[Saved entries]
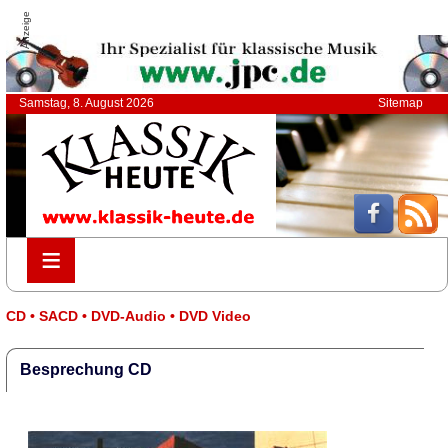
Anzeige
Samstag, 8. August 2026
Sitemap
≡
≡
CD • SACD • DVD-Audio • DVD Video
Besprechung CD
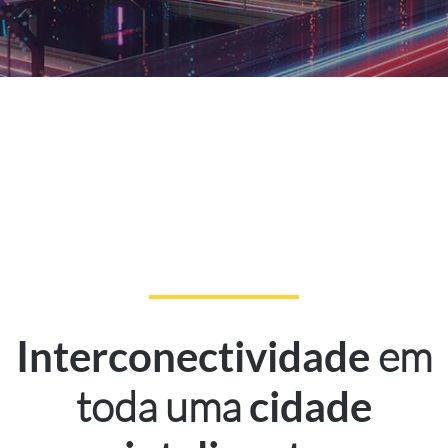
em
Interconectividade
toda uma
cidade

— Task details —
Rename "Anzeige" to "Advertisement" throughout the text read from the pages in the material, keeping every other line unchanged, and leave out the pictures.

— Finished exercise —
Advertisement
Samstag, 8. August 2026
Sitemap
≡
≡
CD • SACD • DVD-Audio • DVD Video
Besprechung CD
em
Interconectividade
toda uma
cidade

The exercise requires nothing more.